A young bipolar outflow from IRAS 15398-3359

TL;DR

This paper investigates the physical and chemical properties of the young bipolar outflow from IRAS 15398-3359, using observations and 3D modeling to understand its structure, dynamics, and evolutionary stage.

Contribution

It provides a detailed 3D radiative transfer model of the outflow, revealing its young age and the distribution of various molecules, which advances understanding of early protostellar outflows.

Findings

Outflow is younger than 1000 years.

N2H+ is suppressed in the central region.

The outflow has low mass, momentum, and energy.

Abstract

Changing physical conditions in the vicinity of protostars allow for a rich and interesting chemistry to occur. Heating and cooling of the gas allows molecules to be released from and frozen out on dust grains. These changes in physics, traced by chemistry, as well as the kinematical information allows us to distinguish between different scenarios describing the infall of matter and the launching of molecular outflows and jets. We aim at determining the spatial distribution of different species, of different chemical origin. This is to examine the physical processes in play in the observed region. From the kinematical information of the emission lines we aim at determining the nature of the infalling and outflowing gas in the system. We also aim at determining the physical properties of the outflow.

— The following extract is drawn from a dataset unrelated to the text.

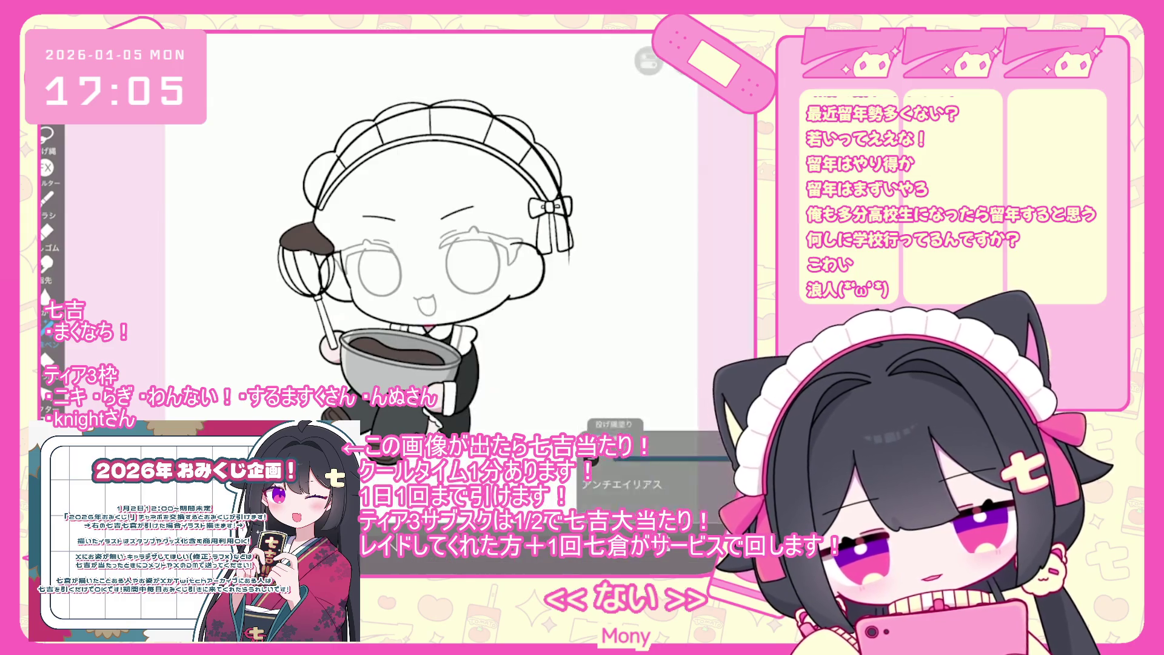
scroll(425, 273, "up", 3)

Maps from the Sub-Millimeter Array reveal the spatial distribution of the gaseous emission toward IRAS15398-3359. The line radiative transfer code LIME is used to construct a full 3D model of the system taking all relevant components and scales into account. CO, HCO+ and N2H+ are detected and are shown to trace the motions of the outflow. For CO, also the circumstellar envelope and the surrounding cloud have a profound impact on the observed line profiles. N2H+ is detected in the outflow, but is suppressed towards the central region, perhaps due to the competing reaction between CO and H3+ in the densest regions as well as destruction of N2H+ by CO. N2D+ is detected in a ridge south-west from the protostellar condensation. The morphology and kinematics of the CO emission suggests that the source is younger than 1000 years. The mass, momentum, momentum rate, mechanical luminosity, kinetic energy and mass-loss rate are also all estimated to be low. A full 3D radiative transfer model of the system can explain all the kinematical and morphological features in the system.